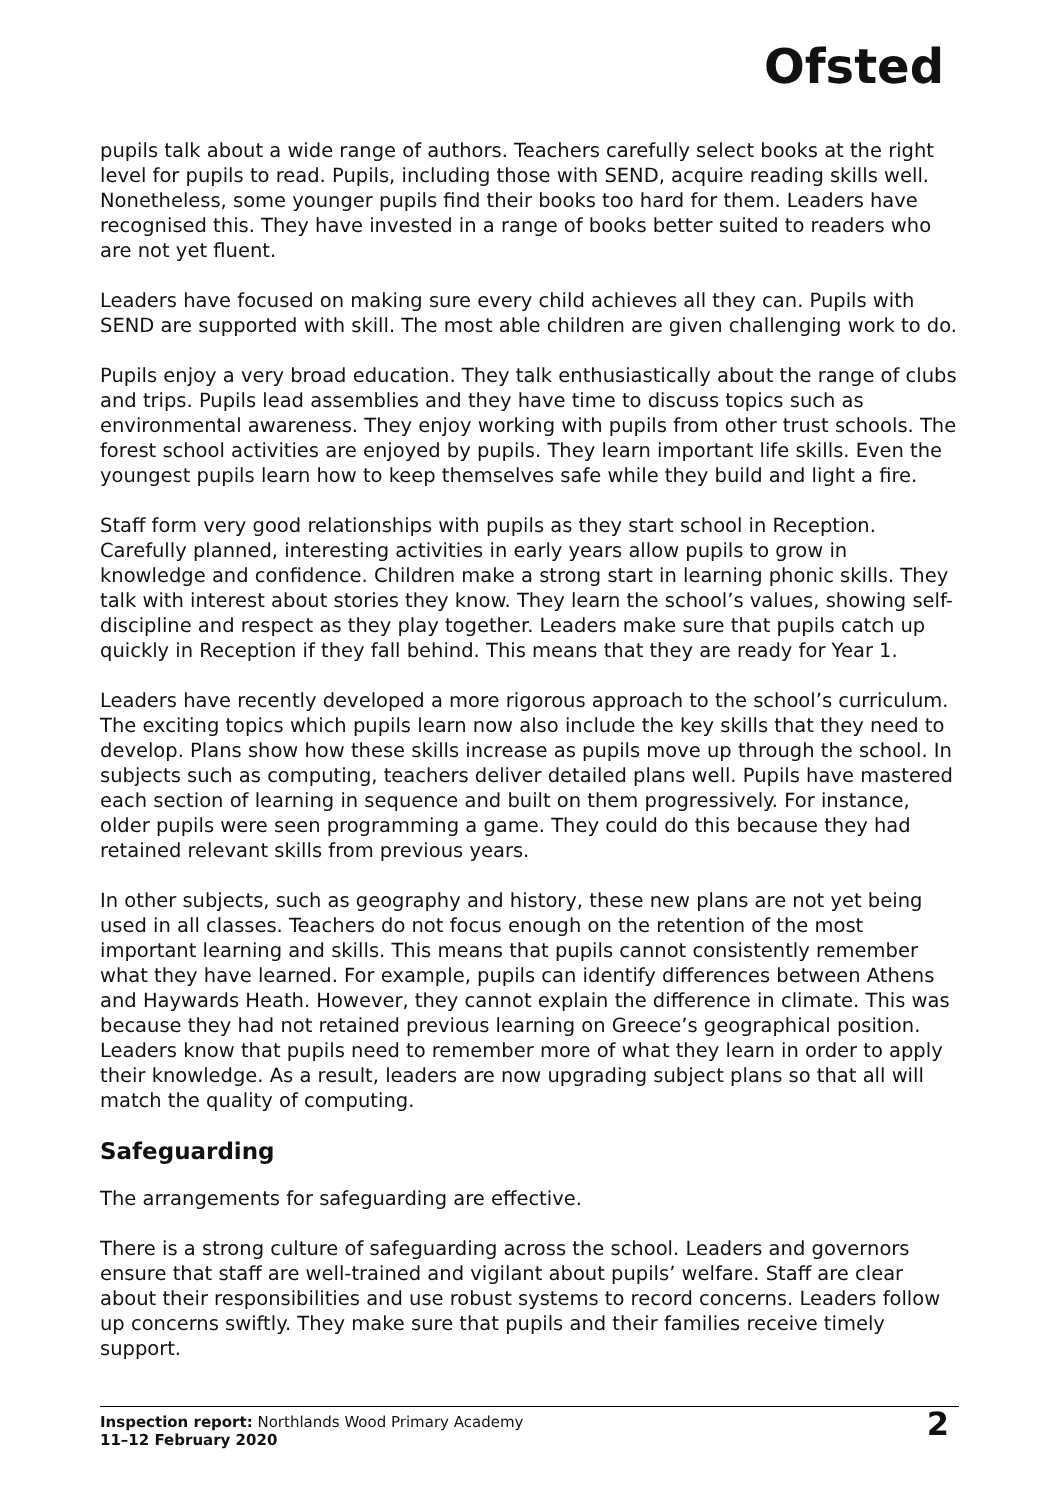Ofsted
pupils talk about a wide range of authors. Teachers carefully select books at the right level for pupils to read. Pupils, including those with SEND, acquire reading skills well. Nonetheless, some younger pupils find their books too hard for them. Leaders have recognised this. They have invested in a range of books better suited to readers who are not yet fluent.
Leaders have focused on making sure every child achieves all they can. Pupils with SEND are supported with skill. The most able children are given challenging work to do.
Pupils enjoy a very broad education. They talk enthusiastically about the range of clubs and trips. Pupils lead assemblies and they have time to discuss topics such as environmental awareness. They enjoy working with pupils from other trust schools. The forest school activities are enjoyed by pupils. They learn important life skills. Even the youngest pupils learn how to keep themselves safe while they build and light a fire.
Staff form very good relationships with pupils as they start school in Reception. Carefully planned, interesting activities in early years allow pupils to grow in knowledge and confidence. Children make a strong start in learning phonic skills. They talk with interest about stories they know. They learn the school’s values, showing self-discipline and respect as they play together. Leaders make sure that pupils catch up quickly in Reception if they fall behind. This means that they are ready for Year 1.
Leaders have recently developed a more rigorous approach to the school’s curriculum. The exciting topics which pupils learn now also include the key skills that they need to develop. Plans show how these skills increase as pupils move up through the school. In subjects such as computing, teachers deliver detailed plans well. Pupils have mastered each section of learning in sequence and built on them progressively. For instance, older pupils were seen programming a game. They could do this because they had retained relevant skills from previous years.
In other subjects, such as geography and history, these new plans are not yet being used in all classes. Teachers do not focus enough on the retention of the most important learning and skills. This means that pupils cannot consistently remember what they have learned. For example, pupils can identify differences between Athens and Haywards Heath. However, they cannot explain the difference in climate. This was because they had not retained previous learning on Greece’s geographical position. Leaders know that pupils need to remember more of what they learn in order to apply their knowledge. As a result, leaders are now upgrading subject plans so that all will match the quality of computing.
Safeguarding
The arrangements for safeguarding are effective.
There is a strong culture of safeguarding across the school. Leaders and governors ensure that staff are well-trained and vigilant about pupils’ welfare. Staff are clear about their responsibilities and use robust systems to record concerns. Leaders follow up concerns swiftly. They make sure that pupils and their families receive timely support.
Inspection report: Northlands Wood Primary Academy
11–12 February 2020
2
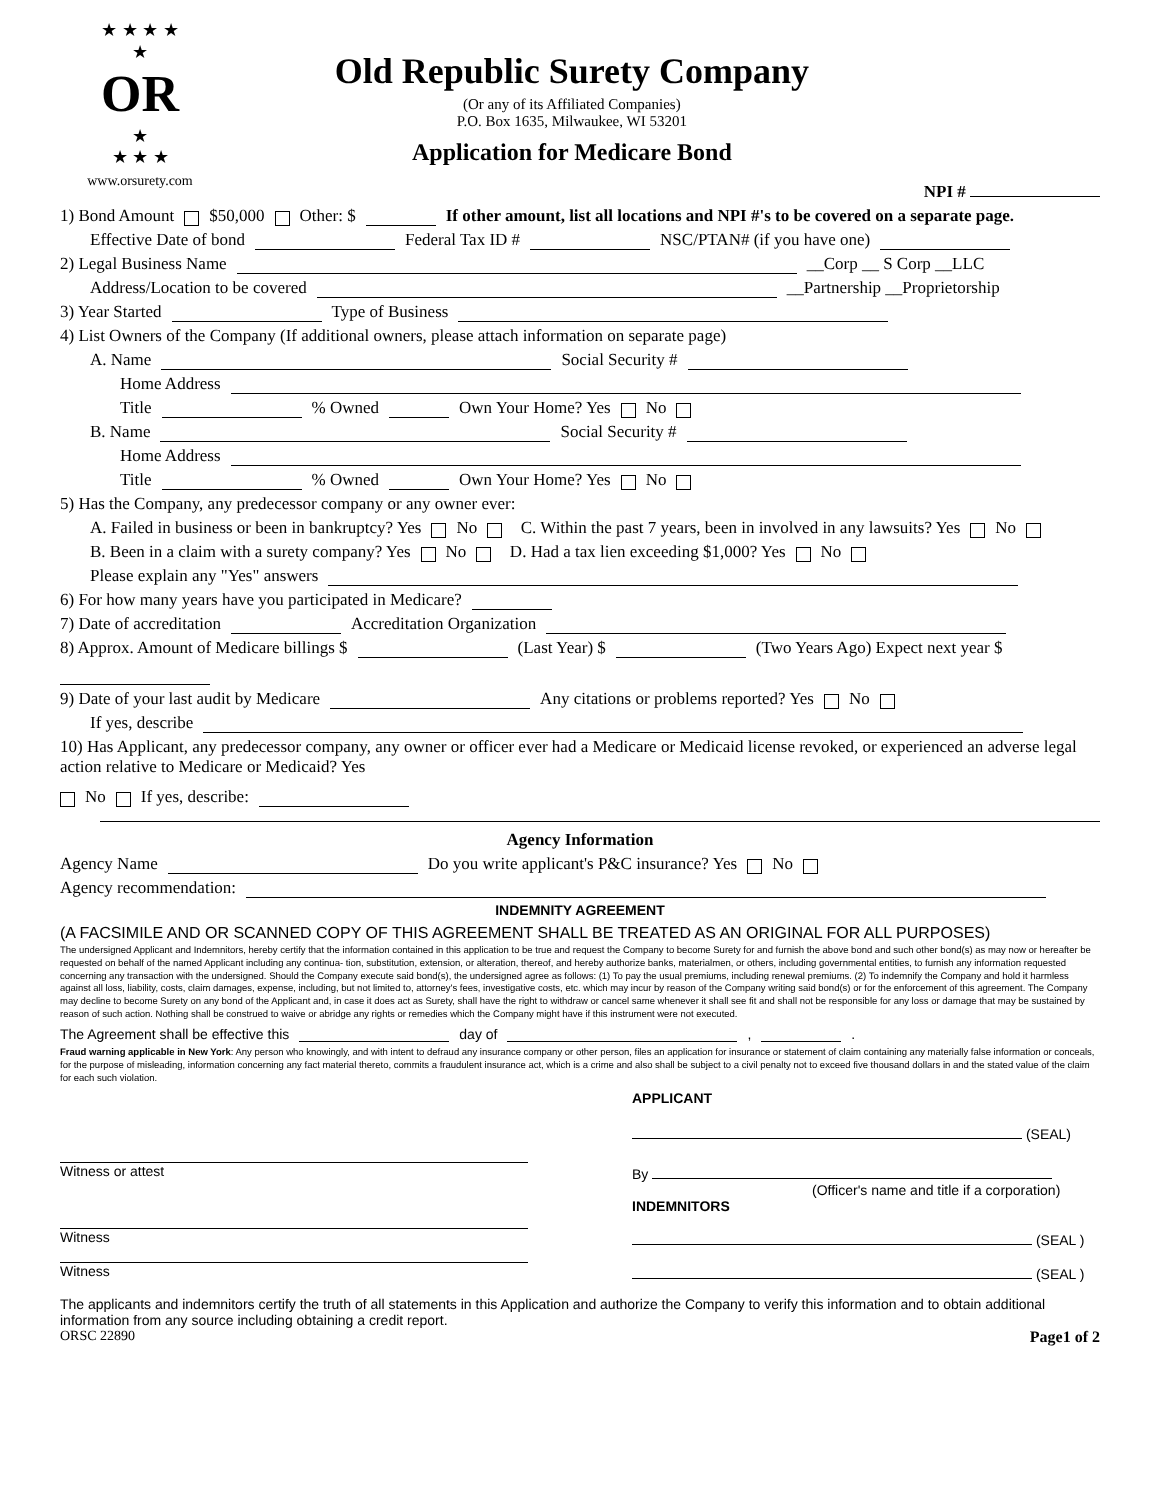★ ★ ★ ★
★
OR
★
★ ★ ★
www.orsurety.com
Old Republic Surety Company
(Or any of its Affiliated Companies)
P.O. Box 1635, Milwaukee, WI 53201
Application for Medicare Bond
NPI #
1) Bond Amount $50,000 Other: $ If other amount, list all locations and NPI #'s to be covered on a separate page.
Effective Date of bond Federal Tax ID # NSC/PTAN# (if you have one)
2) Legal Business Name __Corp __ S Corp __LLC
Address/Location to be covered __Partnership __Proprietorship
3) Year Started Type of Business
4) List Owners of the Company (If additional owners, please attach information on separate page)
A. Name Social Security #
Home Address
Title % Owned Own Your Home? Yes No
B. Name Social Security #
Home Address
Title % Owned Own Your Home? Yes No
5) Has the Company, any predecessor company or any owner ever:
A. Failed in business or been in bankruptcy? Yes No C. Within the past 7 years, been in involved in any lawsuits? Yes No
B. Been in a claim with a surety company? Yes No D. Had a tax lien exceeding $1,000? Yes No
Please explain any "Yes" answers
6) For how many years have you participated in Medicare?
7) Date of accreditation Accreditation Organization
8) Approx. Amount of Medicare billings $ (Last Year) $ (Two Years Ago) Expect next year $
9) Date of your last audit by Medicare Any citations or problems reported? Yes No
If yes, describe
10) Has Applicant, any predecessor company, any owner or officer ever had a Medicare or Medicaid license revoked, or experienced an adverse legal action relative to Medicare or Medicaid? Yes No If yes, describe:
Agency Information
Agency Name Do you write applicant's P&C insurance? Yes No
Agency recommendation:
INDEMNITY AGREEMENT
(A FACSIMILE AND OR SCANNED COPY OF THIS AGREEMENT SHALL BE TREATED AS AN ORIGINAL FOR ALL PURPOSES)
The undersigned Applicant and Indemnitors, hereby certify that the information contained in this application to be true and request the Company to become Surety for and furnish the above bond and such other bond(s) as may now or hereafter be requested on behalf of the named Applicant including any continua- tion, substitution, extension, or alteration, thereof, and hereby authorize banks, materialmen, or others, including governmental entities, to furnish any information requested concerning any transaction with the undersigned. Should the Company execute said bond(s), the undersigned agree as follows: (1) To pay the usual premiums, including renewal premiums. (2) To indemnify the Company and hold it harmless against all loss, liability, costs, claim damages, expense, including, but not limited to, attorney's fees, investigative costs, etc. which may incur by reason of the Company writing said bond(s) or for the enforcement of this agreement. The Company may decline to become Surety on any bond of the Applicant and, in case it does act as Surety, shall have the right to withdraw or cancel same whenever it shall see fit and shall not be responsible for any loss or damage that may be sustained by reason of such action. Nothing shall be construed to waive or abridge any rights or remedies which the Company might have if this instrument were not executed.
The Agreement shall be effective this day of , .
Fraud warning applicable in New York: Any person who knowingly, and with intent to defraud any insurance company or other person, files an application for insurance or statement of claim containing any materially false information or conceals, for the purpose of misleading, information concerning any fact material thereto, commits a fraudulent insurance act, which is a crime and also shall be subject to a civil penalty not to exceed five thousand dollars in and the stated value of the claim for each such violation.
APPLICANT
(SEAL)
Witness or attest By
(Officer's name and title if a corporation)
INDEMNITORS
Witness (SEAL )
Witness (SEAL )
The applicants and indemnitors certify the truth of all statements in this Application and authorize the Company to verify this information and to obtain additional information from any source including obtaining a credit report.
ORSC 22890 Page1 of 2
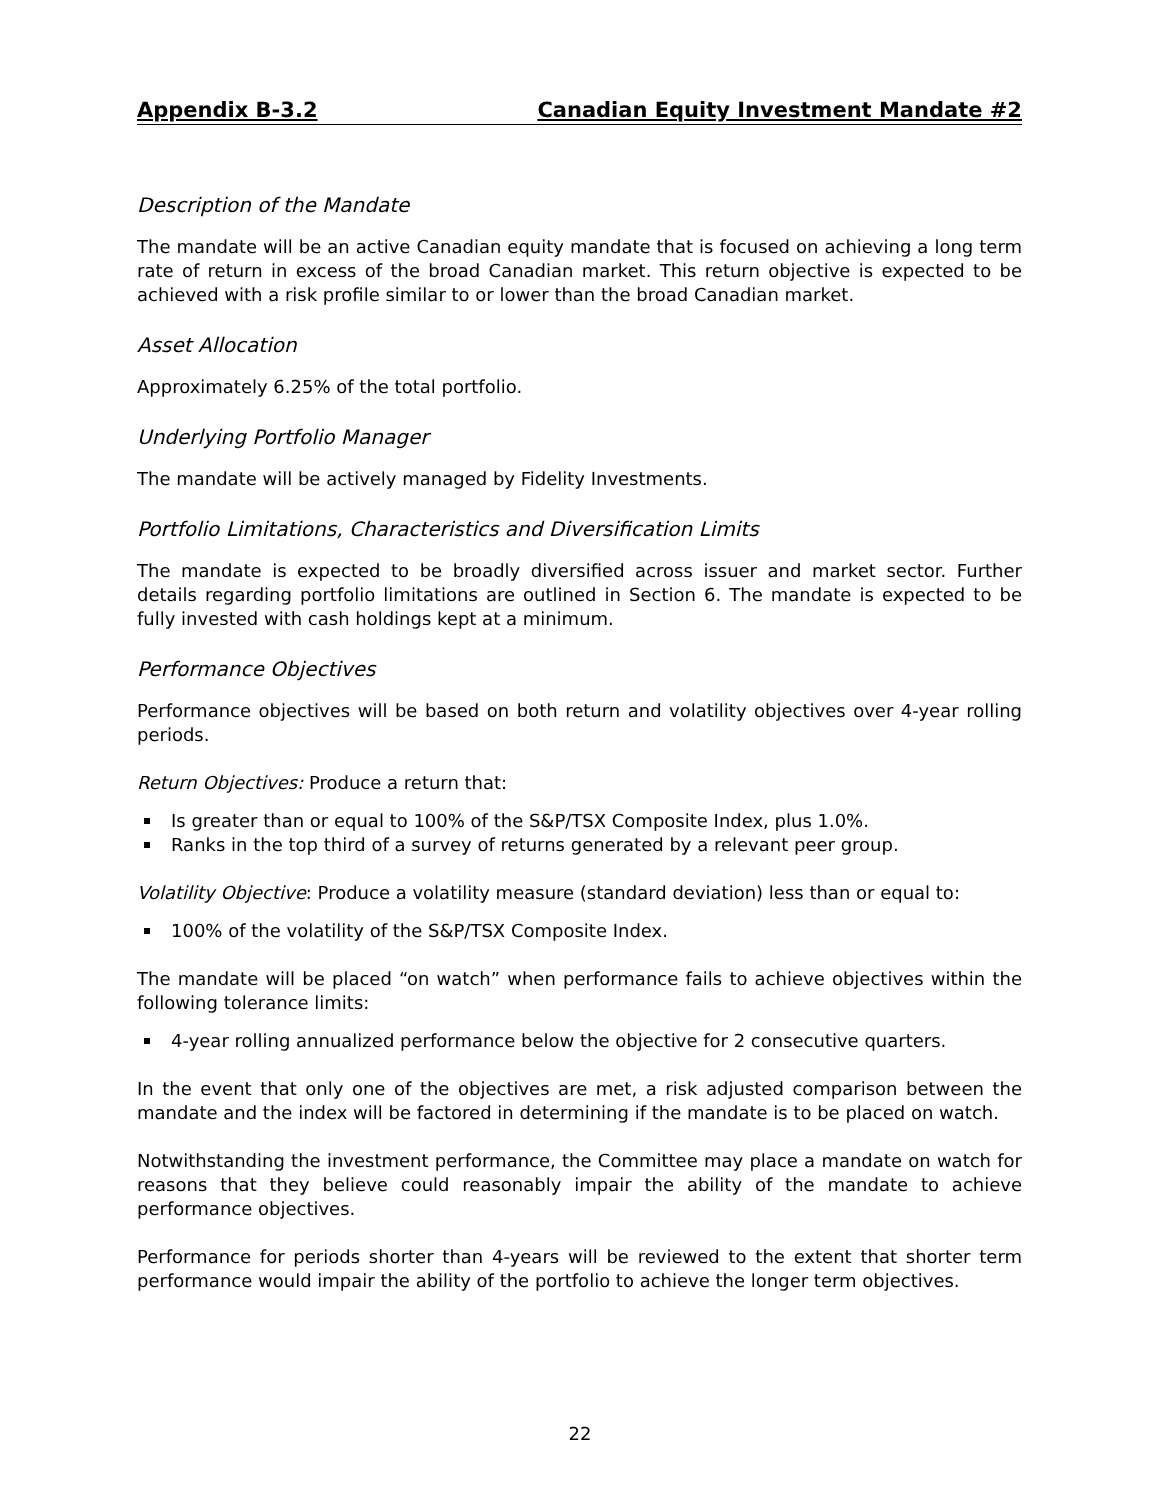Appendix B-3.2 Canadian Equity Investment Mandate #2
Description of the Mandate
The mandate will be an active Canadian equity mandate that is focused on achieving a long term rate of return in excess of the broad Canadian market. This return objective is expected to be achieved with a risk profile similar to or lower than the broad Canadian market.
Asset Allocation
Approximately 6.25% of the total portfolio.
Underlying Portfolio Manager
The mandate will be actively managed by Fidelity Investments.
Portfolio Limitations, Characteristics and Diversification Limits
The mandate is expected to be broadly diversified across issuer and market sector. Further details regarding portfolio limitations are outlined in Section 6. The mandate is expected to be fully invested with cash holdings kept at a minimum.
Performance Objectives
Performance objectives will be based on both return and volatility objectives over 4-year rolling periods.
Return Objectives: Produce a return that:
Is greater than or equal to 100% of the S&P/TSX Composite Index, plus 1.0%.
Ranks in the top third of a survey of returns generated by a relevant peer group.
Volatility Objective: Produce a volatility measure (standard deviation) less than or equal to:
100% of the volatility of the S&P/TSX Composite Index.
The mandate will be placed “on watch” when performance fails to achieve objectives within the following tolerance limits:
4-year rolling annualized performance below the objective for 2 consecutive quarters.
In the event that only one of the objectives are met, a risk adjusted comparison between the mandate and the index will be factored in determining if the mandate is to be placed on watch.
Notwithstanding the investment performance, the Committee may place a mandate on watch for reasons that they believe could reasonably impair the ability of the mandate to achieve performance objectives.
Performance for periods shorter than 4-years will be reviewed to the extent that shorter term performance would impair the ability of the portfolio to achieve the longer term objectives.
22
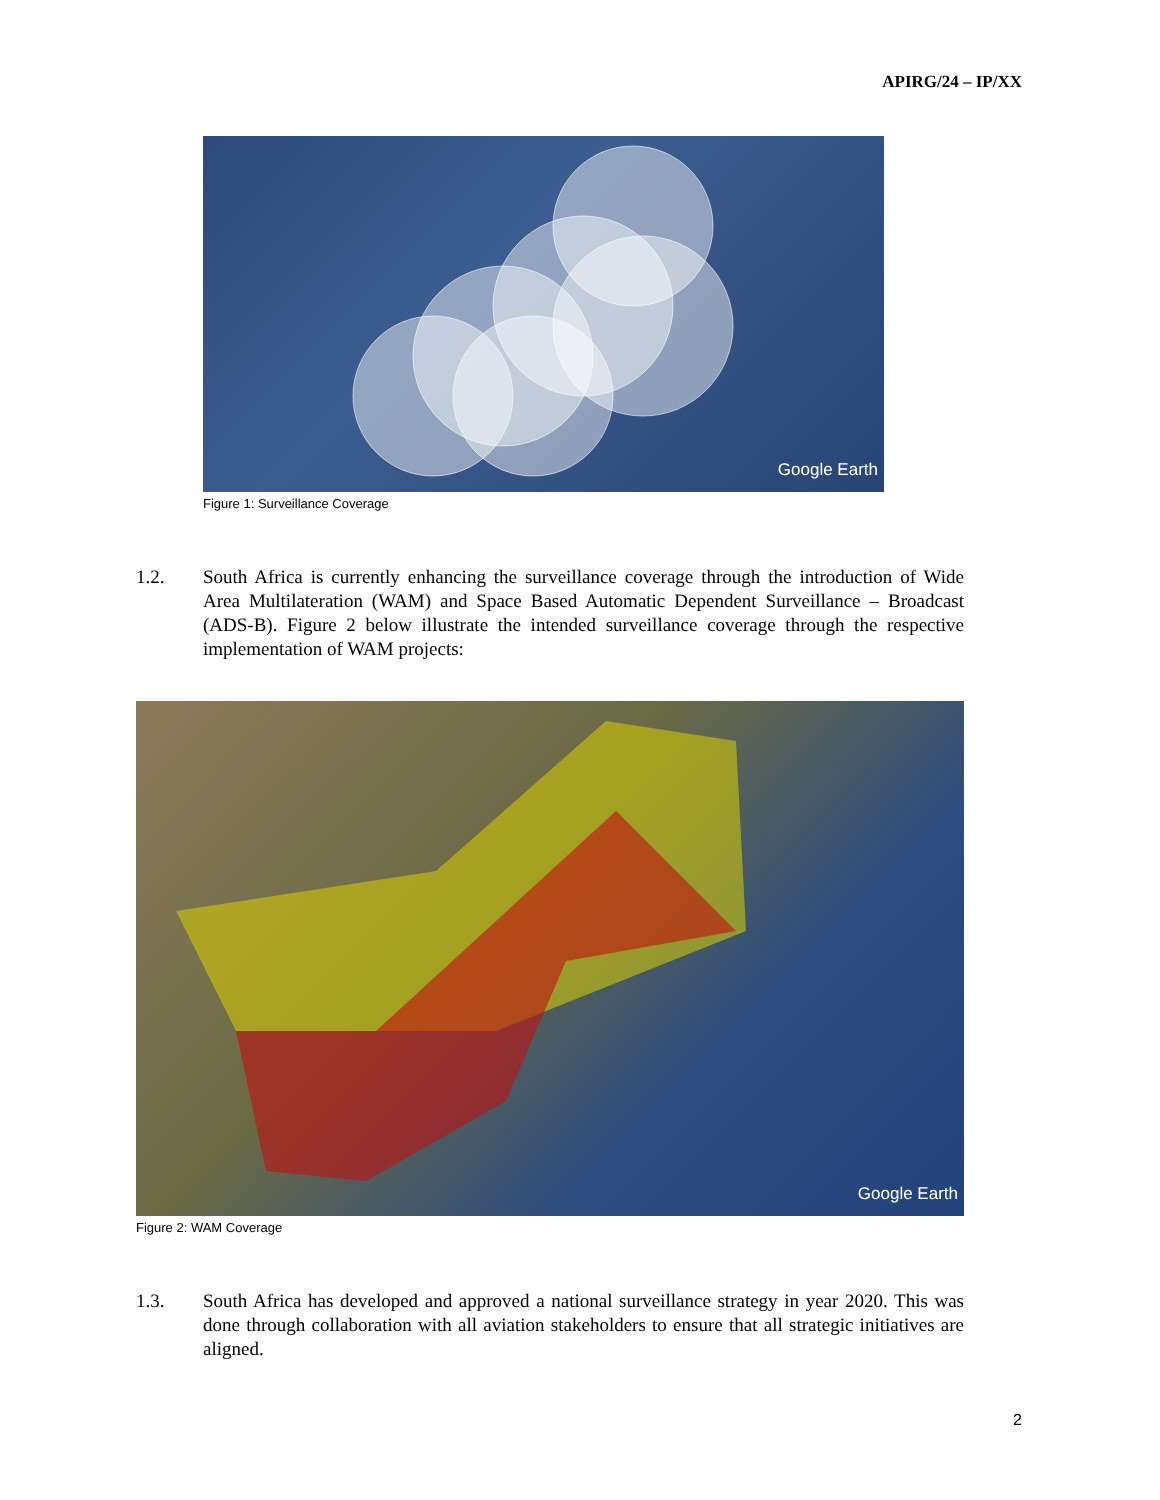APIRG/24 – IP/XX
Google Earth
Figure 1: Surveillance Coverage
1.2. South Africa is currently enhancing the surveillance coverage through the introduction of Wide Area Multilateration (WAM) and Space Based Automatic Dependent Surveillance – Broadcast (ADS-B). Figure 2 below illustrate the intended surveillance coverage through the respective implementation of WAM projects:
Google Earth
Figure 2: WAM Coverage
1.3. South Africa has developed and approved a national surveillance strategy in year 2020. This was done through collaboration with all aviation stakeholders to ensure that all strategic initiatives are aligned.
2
====================
What you are asked to do: Print exactly the lines from the one with "1.3. South Africa" through the last line of the material, including both, and no others.

Written reply:
1.3. South Africa has developed and approved a national surveillance strategy in year 2020. This was done through collaboration with all aviation stakeholders to ensure that all strategic initiatives are aligned.
2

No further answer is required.